Value of silence: mediating aural environments in Estonian rural tourism

Pages 267-279 | Received 22 Jun 2014, Accepted 24 Jun 2014, Published online: 15 Jul 2014
 

Abstract

This paper concentrates on the creation of value(s) by rural tourism entrepreneurs via intangible and atmospheric natural resources, the aural environment. The creation of value is analysed with regard to how the rural tourism entrepreneurs facilitate and mediate the aural environment of their farms to their guests and how by doing so the notions of rurality and rural environment are constantly (re)created and (re)negotiated. The paper concentrates on the notion of ‘silence’ which the tourism farmers regard as one of the most valuable qualities of their environments and shows how the personal experience of the host is one of the most important aspects when creating and mediating the experience for the visitors. The paper begins with a theoretic discussion of the idea of rural idyll, after which the research background is described with a brief overview of the Estonian rural context and the description of the methodology and empirical data of the article. This is followed by the analysis of the gathered data which is divided into two main topics: the creation of value by the tourism entrepreneurs when constructing the rural sound idyll and the question of competing values in the rural tourism context.

Acknowledgements

I am very grateful to all the participants of TOCOCU conference ‘Regimes of Value in Tourism’ in Sion, Switzerland, 2012 for their feedback on the first version of this paper presented there and to Dr Aet Annist, Dr Émilie Crossley, and Prof. Art Leete for their comments and suggestions on various drafts of this article.

Manuscript sources

Interviews (recordings and transcripts) and field diaries from Võru County, Estonia (the Haanja, Rõuge, Võru and Vastseliina municipalities), 2008, 2010 and 2013 (in the possession of the author).

Funding

This research was supported by the European Union through the European Regional Development Fund [Centre of Excellence, CECT].

Notes

1. This is illustrated on a homepage of one of the visited tourism farms, where old farmhouses from the end of the 19th century and the beginning of the twentieth century are very visibly arranged and refurnished in such way as to meet the needs and standards of the contemporary tourist, together with the slogan: ‘If old Estonians had had motels, the best of them would have been like this’. Retrieved January 20, 2014, from http://www.haanjamehetalu.ee/est/tut

2. Arcadia is a Greek province in Peloponnese region. Already in early history, it was depicted in poetry as idyllic rural land. The start of the Arcadian tradition in the West starts with the Renaissance when court nobility, clergy and other members of the elite started to idealise rural life. The tradition of appreciating nature, which reflects in the landscape painting and ideas of rural idyll in literature, reached new heights in Romanticism (van Koppen, Citation2000, p. 304).

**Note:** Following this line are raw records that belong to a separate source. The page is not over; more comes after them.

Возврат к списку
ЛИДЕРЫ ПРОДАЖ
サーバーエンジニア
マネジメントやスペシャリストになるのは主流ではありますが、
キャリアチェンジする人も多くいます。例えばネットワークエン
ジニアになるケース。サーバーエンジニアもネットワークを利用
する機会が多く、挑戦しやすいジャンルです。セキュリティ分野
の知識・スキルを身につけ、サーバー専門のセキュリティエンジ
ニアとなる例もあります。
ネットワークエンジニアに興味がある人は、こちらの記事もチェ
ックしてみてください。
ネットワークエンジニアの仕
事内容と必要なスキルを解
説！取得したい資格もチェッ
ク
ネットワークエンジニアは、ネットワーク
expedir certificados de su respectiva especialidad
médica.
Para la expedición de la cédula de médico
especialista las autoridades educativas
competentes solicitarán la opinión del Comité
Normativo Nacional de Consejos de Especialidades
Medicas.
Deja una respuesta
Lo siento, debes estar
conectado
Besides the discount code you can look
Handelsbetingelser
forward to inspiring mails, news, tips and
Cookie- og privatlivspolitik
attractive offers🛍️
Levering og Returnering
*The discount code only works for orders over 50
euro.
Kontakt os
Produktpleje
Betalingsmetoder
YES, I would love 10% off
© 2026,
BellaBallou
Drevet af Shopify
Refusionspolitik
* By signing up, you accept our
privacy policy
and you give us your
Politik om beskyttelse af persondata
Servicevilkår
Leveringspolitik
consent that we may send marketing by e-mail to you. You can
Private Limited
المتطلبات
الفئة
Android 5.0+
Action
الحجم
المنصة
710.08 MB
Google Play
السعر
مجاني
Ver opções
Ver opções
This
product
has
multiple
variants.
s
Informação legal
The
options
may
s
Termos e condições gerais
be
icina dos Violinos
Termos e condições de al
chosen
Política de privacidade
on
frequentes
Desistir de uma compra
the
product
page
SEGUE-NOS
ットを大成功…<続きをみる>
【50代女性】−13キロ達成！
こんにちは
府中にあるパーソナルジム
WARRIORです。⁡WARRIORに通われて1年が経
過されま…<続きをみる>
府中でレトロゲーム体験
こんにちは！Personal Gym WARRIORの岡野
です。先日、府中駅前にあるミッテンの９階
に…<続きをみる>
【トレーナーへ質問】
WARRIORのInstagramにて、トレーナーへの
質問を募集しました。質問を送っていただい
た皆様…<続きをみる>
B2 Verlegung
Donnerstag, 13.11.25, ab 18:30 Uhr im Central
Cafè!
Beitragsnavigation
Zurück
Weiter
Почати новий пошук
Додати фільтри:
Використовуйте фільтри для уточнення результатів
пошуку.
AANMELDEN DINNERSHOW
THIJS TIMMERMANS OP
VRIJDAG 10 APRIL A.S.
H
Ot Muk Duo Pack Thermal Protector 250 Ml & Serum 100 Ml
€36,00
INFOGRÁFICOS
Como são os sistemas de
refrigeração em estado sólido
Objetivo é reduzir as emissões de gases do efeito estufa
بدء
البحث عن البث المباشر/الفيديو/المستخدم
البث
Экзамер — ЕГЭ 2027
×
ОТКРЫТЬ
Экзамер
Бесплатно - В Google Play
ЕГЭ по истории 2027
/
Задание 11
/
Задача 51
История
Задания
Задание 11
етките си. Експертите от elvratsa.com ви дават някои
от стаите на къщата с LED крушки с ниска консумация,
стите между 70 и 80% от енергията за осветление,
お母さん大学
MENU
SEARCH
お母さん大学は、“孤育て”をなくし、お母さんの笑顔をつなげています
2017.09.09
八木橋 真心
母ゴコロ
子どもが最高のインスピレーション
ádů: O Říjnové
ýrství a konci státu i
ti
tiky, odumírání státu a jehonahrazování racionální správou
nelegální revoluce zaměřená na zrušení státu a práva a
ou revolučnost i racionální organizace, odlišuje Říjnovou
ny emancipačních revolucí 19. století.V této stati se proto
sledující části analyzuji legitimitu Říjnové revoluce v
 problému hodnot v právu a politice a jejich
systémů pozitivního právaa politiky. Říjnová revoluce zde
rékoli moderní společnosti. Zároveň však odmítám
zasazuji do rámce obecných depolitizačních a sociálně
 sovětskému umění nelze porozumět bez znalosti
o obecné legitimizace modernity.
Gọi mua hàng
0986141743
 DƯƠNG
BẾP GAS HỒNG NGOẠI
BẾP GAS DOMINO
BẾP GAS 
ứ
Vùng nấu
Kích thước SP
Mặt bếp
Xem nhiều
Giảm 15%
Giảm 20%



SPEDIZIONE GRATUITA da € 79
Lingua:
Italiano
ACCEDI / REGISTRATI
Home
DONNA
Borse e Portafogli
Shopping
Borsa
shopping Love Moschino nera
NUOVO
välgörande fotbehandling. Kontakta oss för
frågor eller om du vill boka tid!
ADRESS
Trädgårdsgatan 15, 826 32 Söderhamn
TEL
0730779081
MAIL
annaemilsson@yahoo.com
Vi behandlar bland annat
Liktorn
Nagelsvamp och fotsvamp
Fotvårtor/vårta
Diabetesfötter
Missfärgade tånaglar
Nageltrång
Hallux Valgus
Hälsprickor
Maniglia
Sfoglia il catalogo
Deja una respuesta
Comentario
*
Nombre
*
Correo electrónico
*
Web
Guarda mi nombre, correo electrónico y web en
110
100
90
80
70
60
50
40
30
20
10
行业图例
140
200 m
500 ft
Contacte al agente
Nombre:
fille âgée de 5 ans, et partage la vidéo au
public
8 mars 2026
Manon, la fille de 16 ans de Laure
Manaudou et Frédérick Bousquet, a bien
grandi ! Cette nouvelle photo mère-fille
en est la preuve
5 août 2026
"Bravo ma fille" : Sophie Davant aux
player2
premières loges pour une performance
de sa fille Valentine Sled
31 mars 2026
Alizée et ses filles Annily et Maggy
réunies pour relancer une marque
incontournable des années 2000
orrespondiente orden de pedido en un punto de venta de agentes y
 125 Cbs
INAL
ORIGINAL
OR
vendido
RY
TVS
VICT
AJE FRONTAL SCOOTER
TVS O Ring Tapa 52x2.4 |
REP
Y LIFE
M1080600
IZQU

3. According to the Estonian Tourism Law (§23(3)), in the name of a guest house, hostel, camp or bread and breakfast located in a rural area, the word ‘tourism farm’ (turismitalu) can be used.

4. I will use Võro as the English equivalent for the endonym võrokõnõ. On Võro linguistic identities, see Brown (Citation2008).

5. Setomaa (Setoland), with its distinctive culture, and heavily promoted in Estonian tourism, covers a part of the studied Võru County, but I have interviewed only the tourism farmers who identify themselves as Võros. On some aspects of Seto identity, see Leete (Citation2010), and for a discussion of the commodification of Seto culture in tourism, see Annist (Citation2013). There is some tension sometimes between the two neighbouring regions when competing for tourists in conditions of economic recession. Those Setos, they have the [folk] clothes and the religion so they're visually very distinguishable’, a research participant once told me with half-joking and half-serious bitterness. ‘We the Võros don't have anything like that; we only have the language [Võro dialect], so we have to try extra hard [to succeed in tourism].